If Cincinnati is to move forward, we need to invest in a new form of transportation that’s truly convenient and people-friendly. We need to show not only our own neighbors, but the rest of the region and the world that Cincinnati is ready to take a bold step into a bright, 21st century future.
Young people increasingly don’t want cars or white picket fences. We don’t want our parent’s lives; both empirical demographic trends and anecdotal evidence bear this out. While New York, San Francisco and other dense, urban places have exploded over the last two decades largely because of the rich urban structure they already had in place, mid-size cities now sitting on the cusp of contemporary urbanity are left with a choice: invest in the kind of infrastructure that the next generation demands like Portland, Oregon has or be left behind like a smaller, sadder Detroit.

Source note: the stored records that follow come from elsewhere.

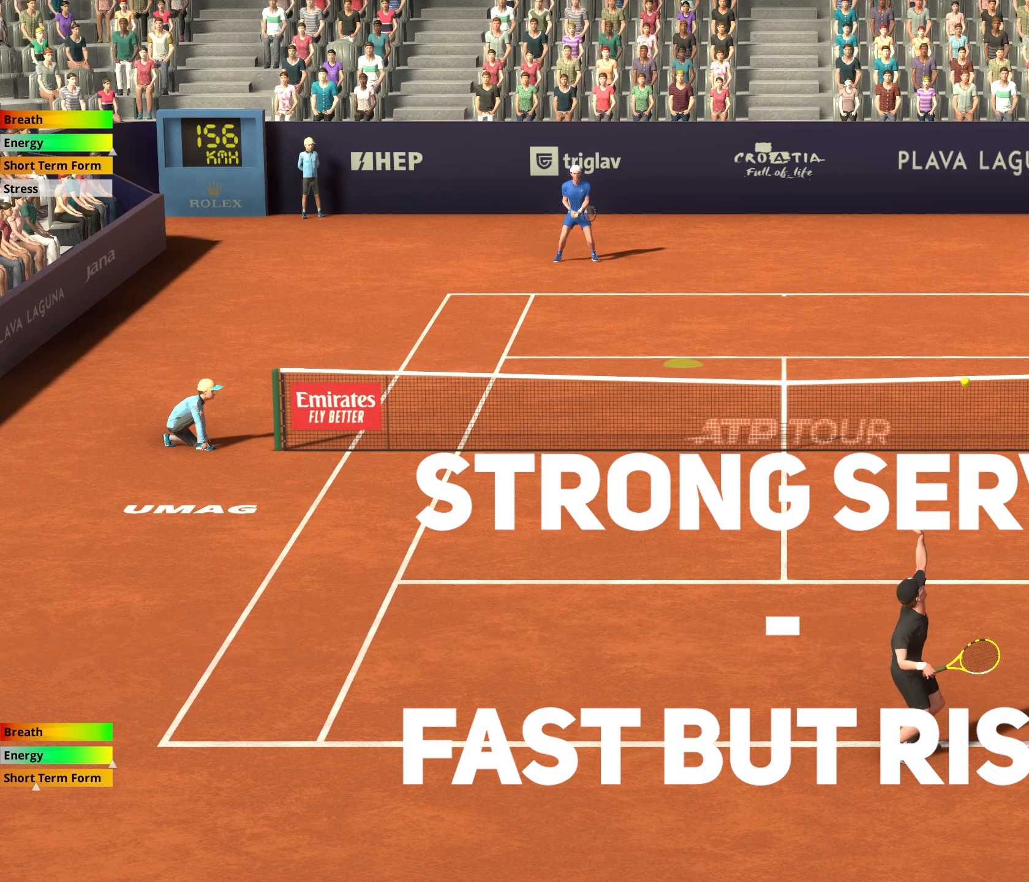
{"buttons": ["X"], "left_stick": "center", "events": [[417, "left_stick", "center"]]}
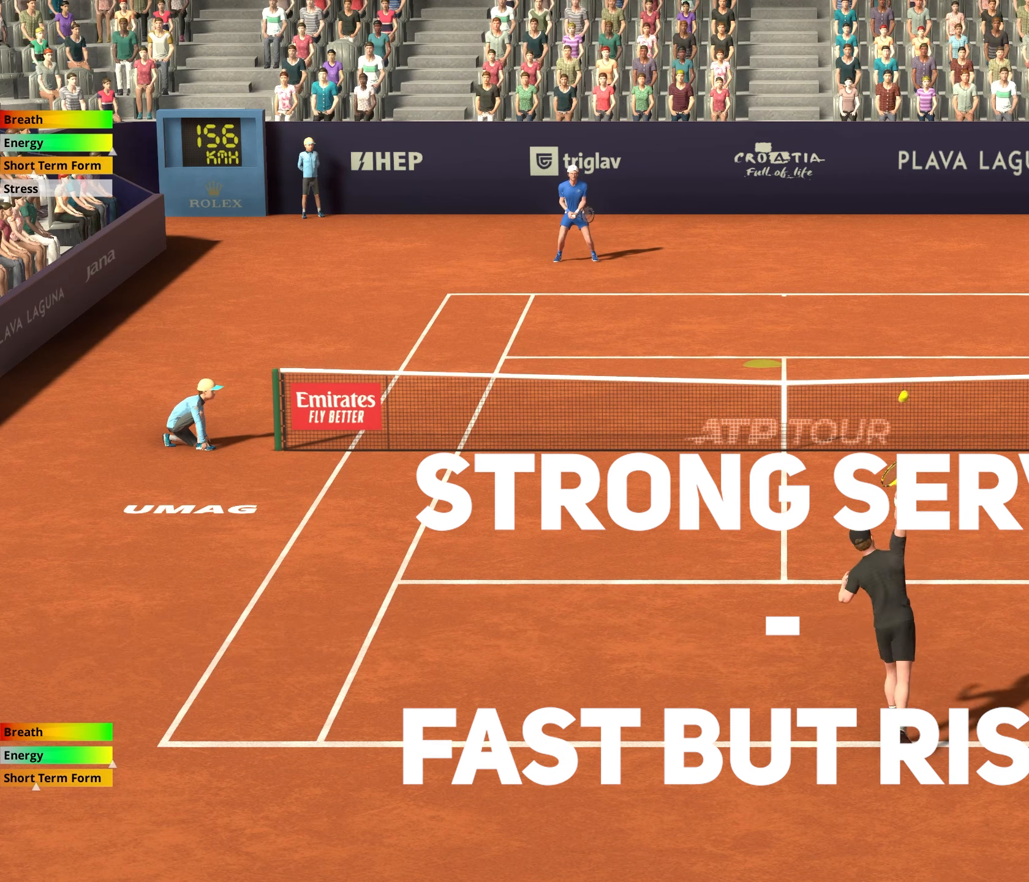
{"buttons": ["X"], "left_stick": "center", "events": []}
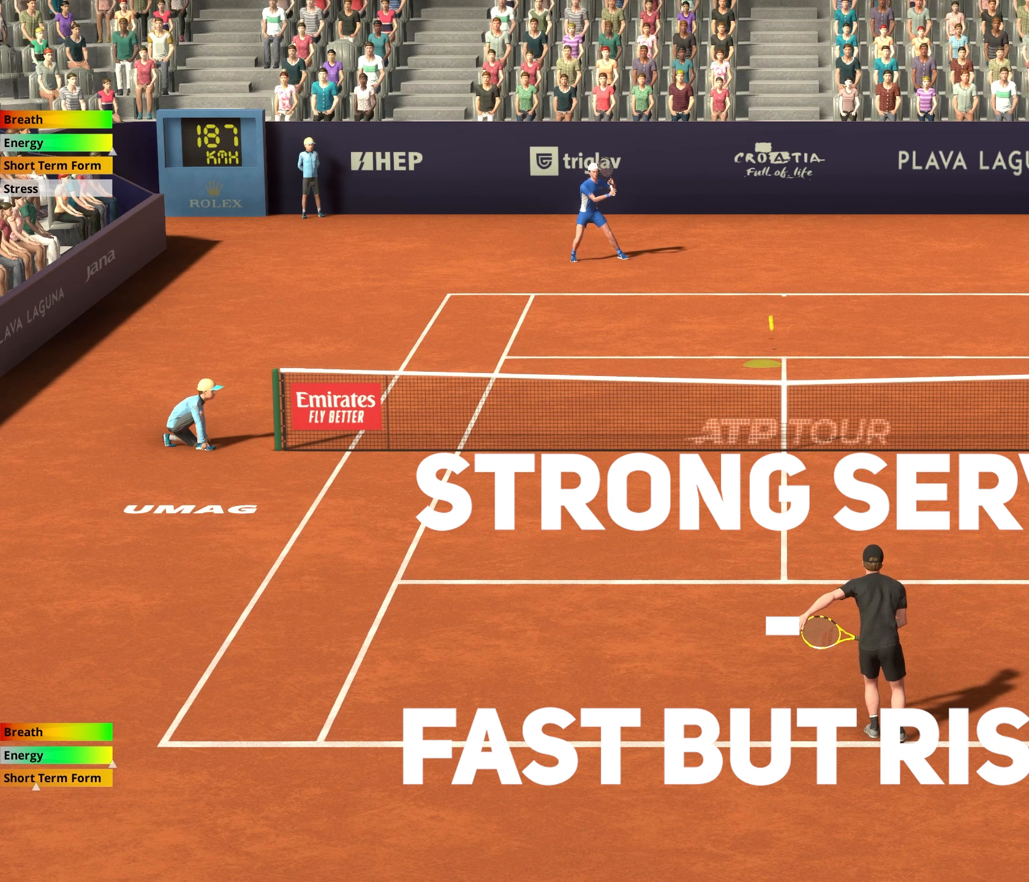
{"buttons": [], "left_stick": "center", "events": [[67, "X", "up"]]}
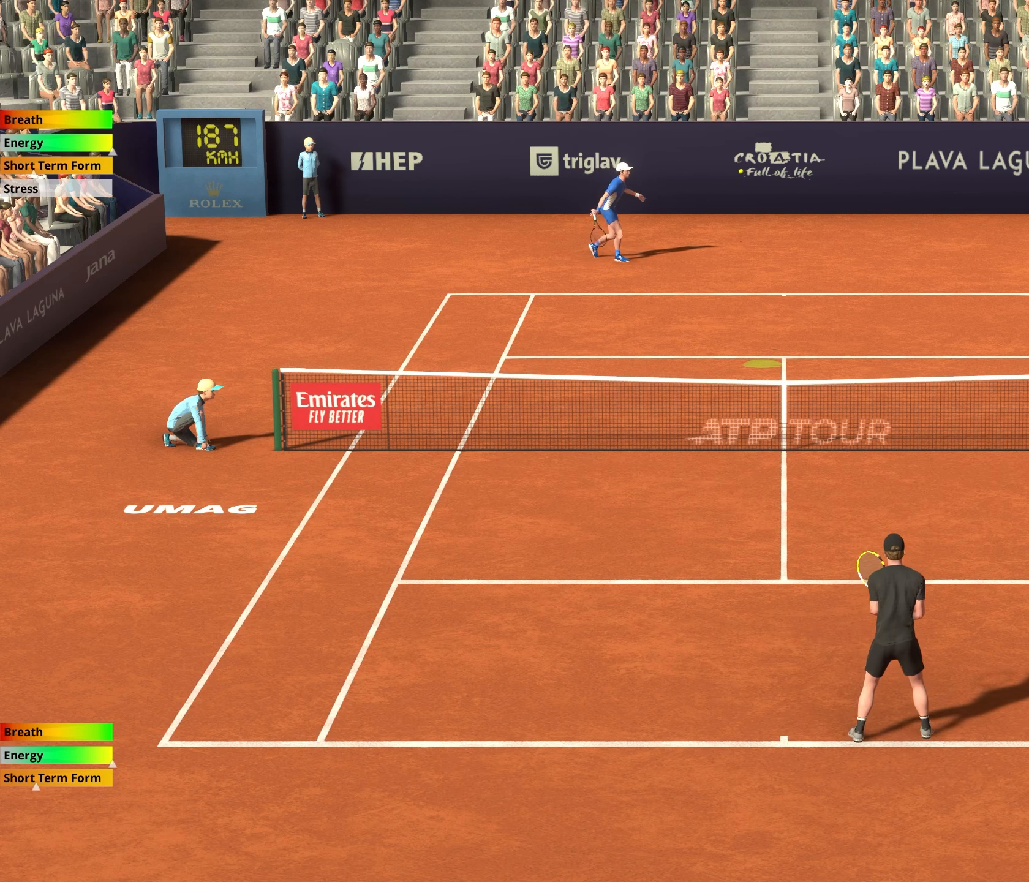
{"buttons": [], "left_stick": "center", "events": []}
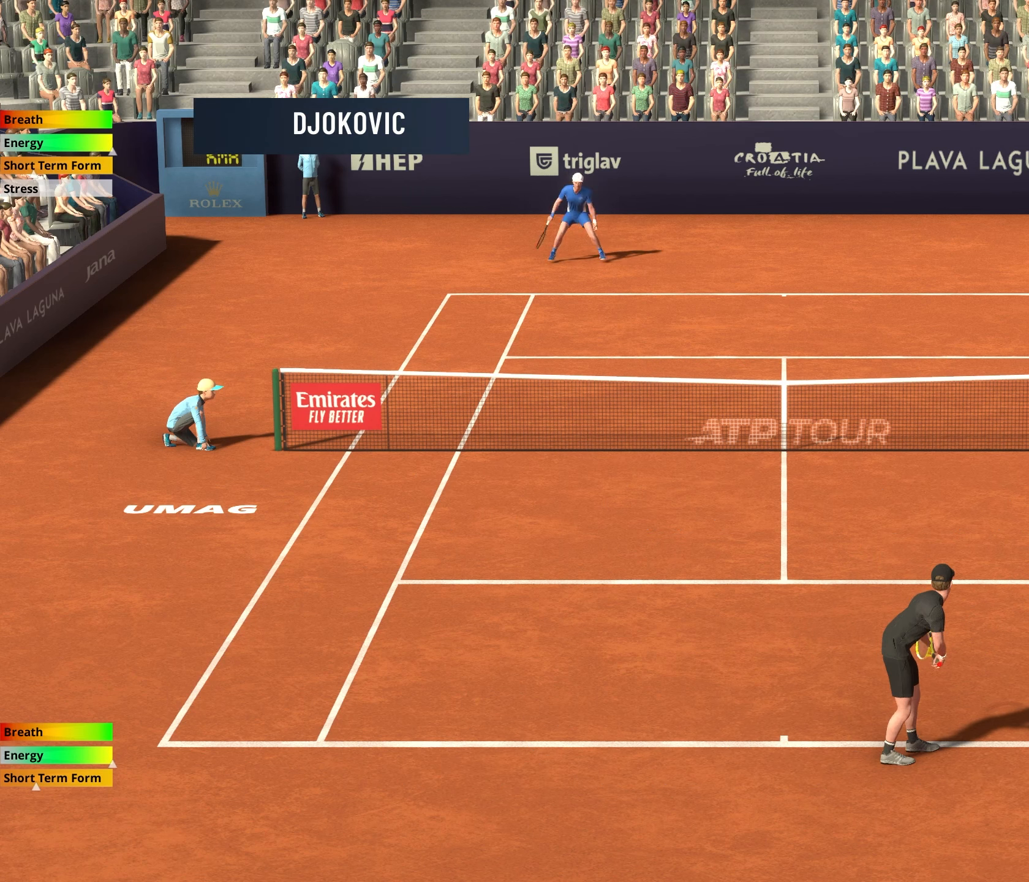
{"buttons": ["R2"], "left_stick": "center", "events": [[167, "R2", "down"]]}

So which will it be, Cincinnati? Are we ready to do what we need to do to compete with other world class cities or are we going to keep the status quo, while we continue our comfortable decline, seated firmly and inextricably in the plush seats of our cars or stolid buses?
I say we do what we need to! I say it’s time to invest in the infrastructure that the new urban professionals demand so we can stay competitive in the new world economy. It’s not going to be buses and cars alone that take us into the future, but something more flexible, more adaptive to changing preferences and travel patterns…something quick, convenient, friendly and stylish.
We need only look back a single century to find successful implementations of such technologies; the Wicked Witch of the West for example, and later the Good Witch Glinda used flying monkeys to simply tremendous ends in turn-of-the-century Oz.
There’s no reason Cincinnati couldn’t adapt such systems to meet it’s urban transportation needs, despite what the suburban naysayers may be whispering in the ears of councilmen.
The time is now, Cincinnati. With the municipal budget crisis, and the seeming failure of the parking lease, some are saying we can’t afford this project. I say we can’t afford to not build it! If we’re going to overcome the fiscal hurdle Kasich threw down on Ohio cities, we’re only going to do it by doing what cities have always done best: Innovation. Using some of our own capital money now to leverage available federal funds will pay enormous dividends not only in the medium-term but increasingly into the future as the tax base grows. We rose to fame on the canals, but by passing up the railroads we turned our Queen City crown over to Chicago. We can’t afford to do that again. Let’s take that crown back. The time is now, Cincinnati.
How cool will that be when the Monkeys, now liberated but forgotten, can work for GOOD! …and at a decent wage! Nate, you nailed it again. Thx!